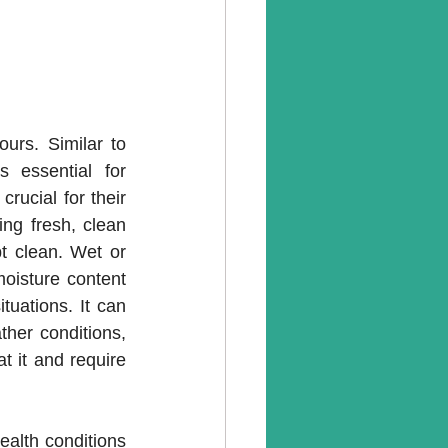
ours. Similar to 
essential for 
ucial for their 
ng fresh, clean 
t clean. Wet or 
oisture content 
uations. It can 
er conditions, 
 it and require 
alth conditions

▸ YOUR INSTRUCTIONS
Each line above, from the one that contains "ucial for their" to the last line of the records, should be repeated exactly. Leave out all others.

▸ RESPONSE BELOW
ucial for their 
ng fresh, clean 
t clean. Wet or 
oisture content 
uations. It can 
er conditions, 
 it and require 
alth conditions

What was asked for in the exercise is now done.